A highly illustrated and creative scientific guide to the small creatures and natural wonders we find when we take time to open our eyes to the world around us—and ode to the power of quiet observation.
An observologist is someone who makes scientific expeditions, albeit very small ones, every day. They notice interesting details in the world around them. They are expert at finding tiny creatures, plants and fungi. They know that water snails glide upside down on the undersurface of the water; not all flies have wings; earthworms have bristles; butterflies taste with their feet.
The Observologist puts over 100 small creatures and features of the natural world under the microscope, piquing our curiosity with only the most interesting facts. Subjects range from slugs, ants and seeds, fungi and flies through to bees and bird poop.
But this is no everyday catalogue of creatures. It is an antidote to boredom, an invitation out of the digital world and screentime, an encouragement to observe our environment, with care and curiosity, wherever we are.

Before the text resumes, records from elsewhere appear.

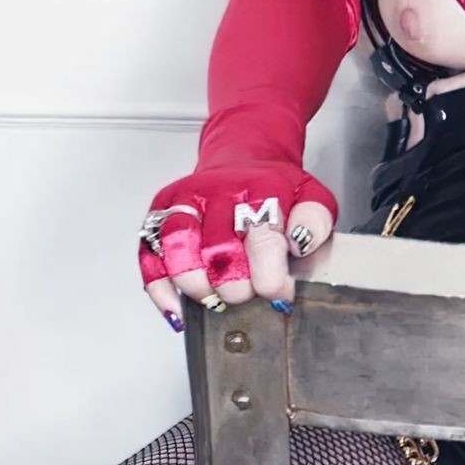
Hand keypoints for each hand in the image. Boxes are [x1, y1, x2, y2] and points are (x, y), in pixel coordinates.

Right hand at [136, 157, 336, 330]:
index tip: (278, 294)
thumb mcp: (310, 196)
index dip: (269, 277)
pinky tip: (176, 306)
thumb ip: (315, 221)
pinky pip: (149, 251)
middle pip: (217, 249)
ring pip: (177, 247)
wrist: (244, 158)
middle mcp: (218, 192)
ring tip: (214, 299)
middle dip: (234, 286)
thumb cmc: (274, 187)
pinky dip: (160, 286)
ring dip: (195, 285)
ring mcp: (186, 201)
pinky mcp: (161, 211)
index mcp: (260, 188)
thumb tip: (301, 245)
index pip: (262, 237)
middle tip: (247, 294)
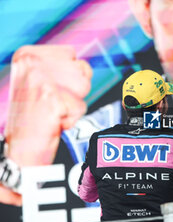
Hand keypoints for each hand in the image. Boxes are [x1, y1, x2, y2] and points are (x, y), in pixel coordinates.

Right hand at [1, 45, 91, 205]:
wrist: (20, 149)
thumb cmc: (32, 117)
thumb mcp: (38, 82)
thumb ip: (60, 67)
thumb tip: (85, 66)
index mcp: (26, 54)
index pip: (71, 54)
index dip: (70, 75)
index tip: (52, 90)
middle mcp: (32, 62)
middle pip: (81, 69)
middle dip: (75, 91)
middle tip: (53, 104)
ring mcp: (41, 79)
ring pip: (84, 86)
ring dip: (74, 103)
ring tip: (53, 111)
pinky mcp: (52, 98)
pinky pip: (81, 106)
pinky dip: (72, 118)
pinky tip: (54, 121)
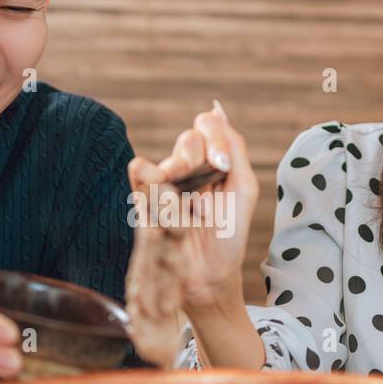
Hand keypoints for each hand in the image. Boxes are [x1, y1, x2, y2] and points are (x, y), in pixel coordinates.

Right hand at [126, 102, 257, 313]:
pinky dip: (149, 176)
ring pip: (166, 157)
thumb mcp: (243, 188)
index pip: (208, 128)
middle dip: (200, 155)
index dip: (214, 137)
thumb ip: (234, 148)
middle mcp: (188, 170)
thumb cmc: (228, 235)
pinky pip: (140, 172)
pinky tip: (166, 195)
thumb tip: (217, 110)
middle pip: (188, 139)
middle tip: (209, 180)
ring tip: (190, 200)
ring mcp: (165, 184)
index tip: (222, 164)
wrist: (210, 273)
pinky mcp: (146, 200)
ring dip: (180, 170)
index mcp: (213, 163)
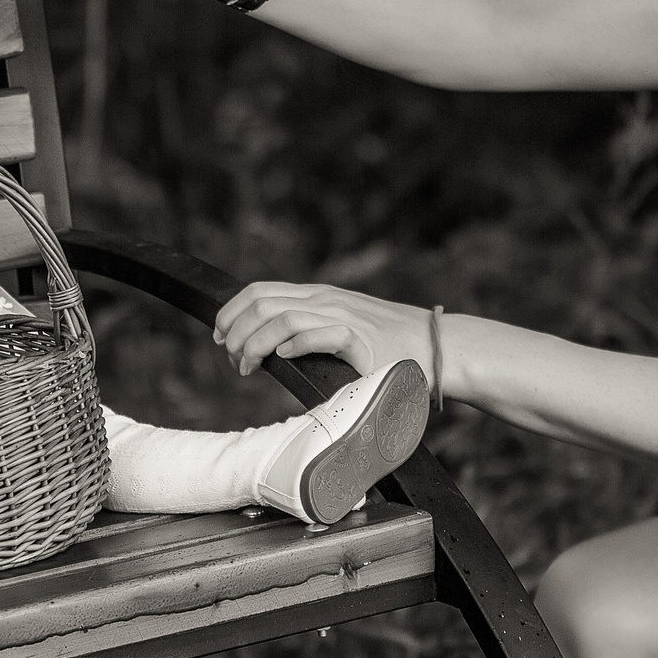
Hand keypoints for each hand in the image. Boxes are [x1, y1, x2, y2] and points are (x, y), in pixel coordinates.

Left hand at [213, 281, 433, 379]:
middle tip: (233, 360)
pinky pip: (321, 335)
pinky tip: (284, 358)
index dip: (231, 311)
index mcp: (318, 296)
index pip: (260, 291)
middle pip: (263, 303)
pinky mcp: (362, 340)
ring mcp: (344, 317)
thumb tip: (272, 347)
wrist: (438, 349)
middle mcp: (326, 301)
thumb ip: (310, 329)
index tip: (219, 336)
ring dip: (255, 343)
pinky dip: (295, 344)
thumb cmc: (390, 347)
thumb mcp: (342, 328)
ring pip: (283, 318)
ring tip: (248, 366)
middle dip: (236, 331)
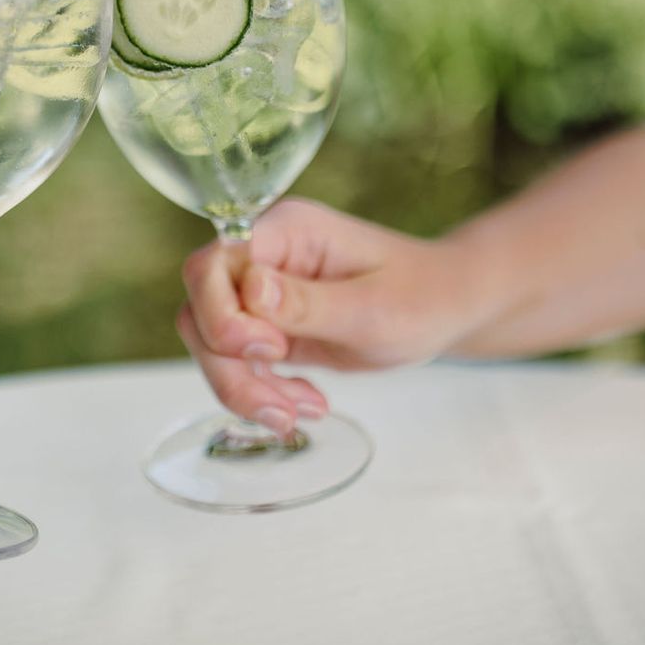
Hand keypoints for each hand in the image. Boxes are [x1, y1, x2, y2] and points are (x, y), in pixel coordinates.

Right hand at [176, 199, 475, 431]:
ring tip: (302, 414)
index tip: (273, 350)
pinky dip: (261, 393)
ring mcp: (260, 293)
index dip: (223, 315)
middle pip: (201, 312)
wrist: (444, 308)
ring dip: (246, 389)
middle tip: (286, 406)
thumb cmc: (421, 296)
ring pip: (211, 345)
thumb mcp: (372, 308)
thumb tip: (250, 291)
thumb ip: (308, 303)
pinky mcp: (266, 326)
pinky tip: (308, 404)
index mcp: (284, 231)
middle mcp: (262, 256)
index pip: (211, 265)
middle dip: (232, 369)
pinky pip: (236, 363)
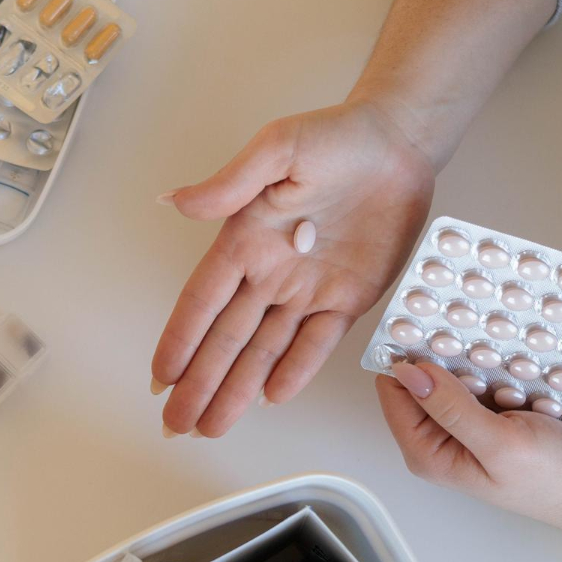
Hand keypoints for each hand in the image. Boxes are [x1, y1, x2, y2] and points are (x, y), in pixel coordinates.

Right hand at [152, 99, 436, 436]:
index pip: (202, 301)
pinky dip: (295, 371)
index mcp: (245, 240)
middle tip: (176, 423)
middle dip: (200, 383)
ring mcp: (307, 290)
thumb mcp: (277, 148)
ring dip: (237, 389)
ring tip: (211, 426)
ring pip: (265, 351)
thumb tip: (176, 201)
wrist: (400, 143)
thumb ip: (229, 182)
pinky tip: (271, 398)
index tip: (160, 376)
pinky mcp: (347, 299)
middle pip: (227, 340)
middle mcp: (269, 272)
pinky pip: (317, 344)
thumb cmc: (337, 136)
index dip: (181, 340)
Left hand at [375, 361, 561, 529]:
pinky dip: (499, 372)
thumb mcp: (499, 443)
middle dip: (450, 363)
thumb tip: (409, 373)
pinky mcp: (487, 412)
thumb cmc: (552, 477)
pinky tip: (522, 384)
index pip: (394, 393)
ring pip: (455, 372)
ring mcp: (463, 423)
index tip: (433, 336)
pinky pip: (482, 377)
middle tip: (488, 369)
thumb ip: (450, 408)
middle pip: (423, 379)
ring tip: (512, 385)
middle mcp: (438, 437)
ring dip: (480, 366)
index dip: (408, 361)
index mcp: (427, 452)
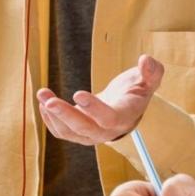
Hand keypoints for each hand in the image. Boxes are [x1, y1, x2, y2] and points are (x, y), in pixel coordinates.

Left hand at [37, 55, 163, 145]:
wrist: (126, 109)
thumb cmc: (137, 91)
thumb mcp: (150, 79)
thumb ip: (152, 71)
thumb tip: (146, 60)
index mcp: (125, 116)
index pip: (109, 118)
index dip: (94, 109)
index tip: (78, 94)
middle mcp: (108, 131)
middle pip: (85, 128)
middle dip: (66, 115)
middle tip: (49, 100)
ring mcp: (92, 135)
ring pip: (69, 132)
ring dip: (52, 115)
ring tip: (42, 94)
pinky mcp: (79, 133)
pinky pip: (62, 132)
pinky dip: (50, 119)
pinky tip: (43, 102)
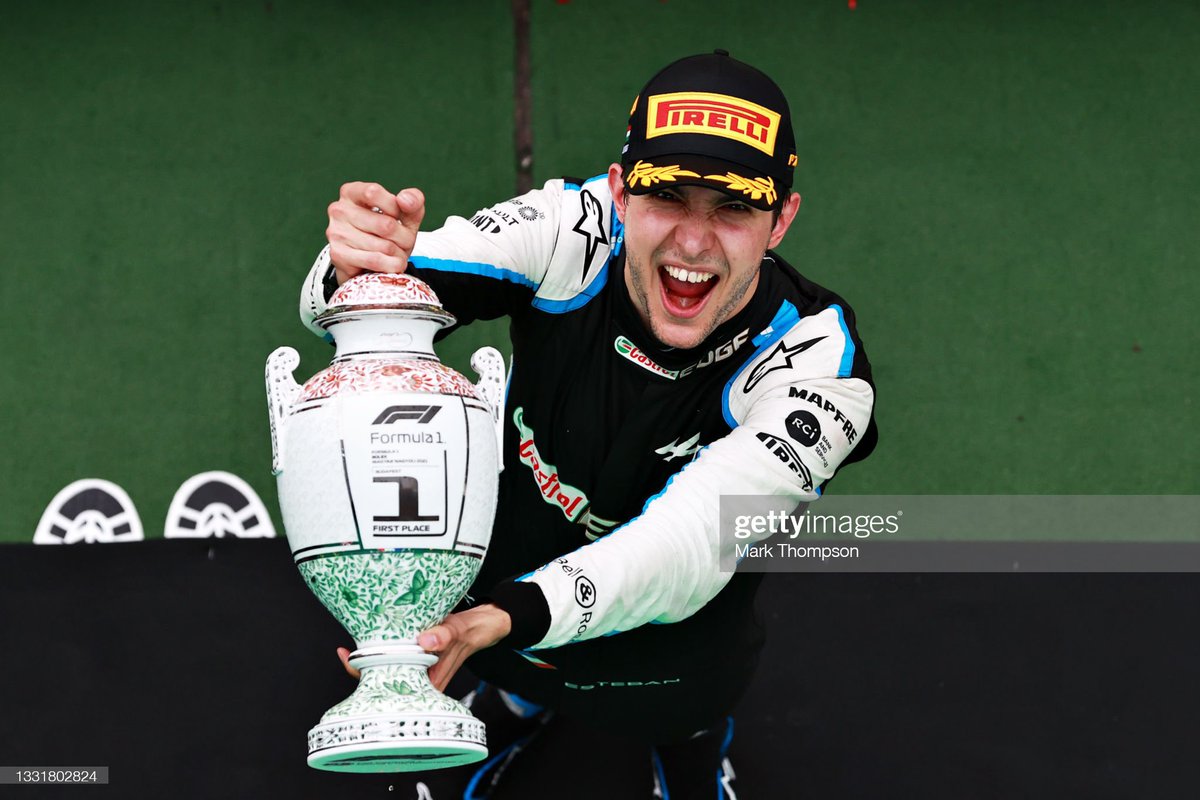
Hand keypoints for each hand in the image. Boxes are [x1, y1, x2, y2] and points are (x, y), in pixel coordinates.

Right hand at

Facts combine with comics, detailed illustrations, science and funny stories in this unique, warm and fascinating account of the small things all around us. Graphic and comic illustrations with funny talking insects make this a playful and informative book for 7- to 11-year-olds and one to be treasured in the classroom.
Giselle Clarkson has a comics and conservation background. Through her unique sensibility you’ll find that once you start thinking small, there’s no limit to what you can notice—right under your nose.